Comforters of trouble: Job 16-17

Job is not impressed with the council he is getting from his friends. He refers to them as "sorry comforters". (Job 16:2) In the original Hebrew language, it is literally, "comforters of trouble". Job is complaining that, for all their attempts at comforting him, they are only making his problems worse. Job would have been better off if they had just sent a Hallmark card and stayed home. Job asks them, "what plagues you that you answer?" (Job 16:3) Job would have been happy if they had been content to leave him alone. Job didn't ask for their help, so why do they feel compelled to respond and to contend with him?

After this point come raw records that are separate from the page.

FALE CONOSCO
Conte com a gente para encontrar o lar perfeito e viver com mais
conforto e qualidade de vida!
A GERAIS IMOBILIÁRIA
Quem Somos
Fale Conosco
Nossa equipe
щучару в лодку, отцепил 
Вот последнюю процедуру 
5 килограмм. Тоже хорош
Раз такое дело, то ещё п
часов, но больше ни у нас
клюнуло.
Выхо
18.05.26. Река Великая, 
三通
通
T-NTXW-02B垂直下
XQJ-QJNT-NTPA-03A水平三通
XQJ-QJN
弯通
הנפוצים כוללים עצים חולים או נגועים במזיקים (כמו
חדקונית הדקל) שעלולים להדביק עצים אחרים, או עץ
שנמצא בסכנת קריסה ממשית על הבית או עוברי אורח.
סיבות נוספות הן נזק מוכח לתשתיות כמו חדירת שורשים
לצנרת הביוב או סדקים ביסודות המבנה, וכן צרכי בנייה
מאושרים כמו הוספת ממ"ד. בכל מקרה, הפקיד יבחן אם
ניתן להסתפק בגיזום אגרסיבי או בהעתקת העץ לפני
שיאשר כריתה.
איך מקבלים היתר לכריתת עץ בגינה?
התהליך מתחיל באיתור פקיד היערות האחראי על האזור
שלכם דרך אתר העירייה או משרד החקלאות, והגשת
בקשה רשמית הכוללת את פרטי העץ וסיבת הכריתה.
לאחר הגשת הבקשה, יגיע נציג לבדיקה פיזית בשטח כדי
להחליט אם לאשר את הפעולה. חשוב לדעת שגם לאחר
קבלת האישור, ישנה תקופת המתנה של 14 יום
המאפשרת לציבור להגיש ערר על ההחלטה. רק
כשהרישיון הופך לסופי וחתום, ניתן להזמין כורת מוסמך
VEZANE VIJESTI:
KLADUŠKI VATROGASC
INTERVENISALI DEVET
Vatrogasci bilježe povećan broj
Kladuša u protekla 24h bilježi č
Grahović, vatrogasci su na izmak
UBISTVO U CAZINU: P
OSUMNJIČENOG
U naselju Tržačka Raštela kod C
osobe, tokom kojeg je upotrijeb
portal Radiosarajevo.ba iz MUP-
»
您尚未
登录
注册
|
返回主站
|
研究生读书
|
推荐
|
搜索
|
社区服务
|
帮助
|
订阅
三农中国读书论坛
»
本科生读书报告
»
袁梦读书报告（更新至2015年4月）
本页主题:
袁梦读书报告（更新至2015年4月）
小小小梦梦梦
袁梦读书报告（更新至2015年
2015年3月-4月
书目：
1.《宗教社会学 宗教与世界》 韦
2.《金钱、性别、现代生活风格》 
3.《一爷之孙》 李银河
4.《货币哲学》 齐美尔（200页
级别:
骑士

"They have gaped at me with their mouth, they have slapped me on the cheek with contempt; they have massed themselves against me." (Job 16:10) Instead of their words helping, instead of them being "seasoned with grace", their words stung as a well placed slap on the cheek. "My friends are my scoffers... Surely mockers are with me" (Job 16:20, 17:2) Instead of compassion, Job says that his friends treat him with scorn, derision, contempt, and ridicule. Job looked for help and was disappointed.

Job make two specific charges against his friends. "He who informs against friends for a share of the spoil, the eyes of his children also will languish." (Job 17:5) Zophar actually wanted God to confront Job for the folly of his words. Instead of interceding for Job before God, he was actually looking for and expecting Job's punishment. When we become the accuser of our brother, then we are working in agreement with the Devil who is the "accuser of the brethren". When we, however, stand in the gap for our friend, then we are partnering with Jesus in His work on our behalf.

"They make night into day, saying, 'The light is near,' in the presence of darkness." (Job 17:2) Secondly, Job complains that his friends did not take seriously his trouble. All they had to offer were empty cliches. "The light is near" sounds nice, but for Job, this was no guarantee. Job's friends minimized his trouble and discounted his pain and then wondered why their words of wisdom failed to help. We often do this when we say things like, "cheer up, it can't be that bad." But in some cases it is, and in others, it may even be worse. Our problems are not helped my minimizing them, but rather by facing them head on at full strength. Job needed friends who, even knowing the full magnitude of his sufferings, were still willing to be his friends. Oh that we might be such friends.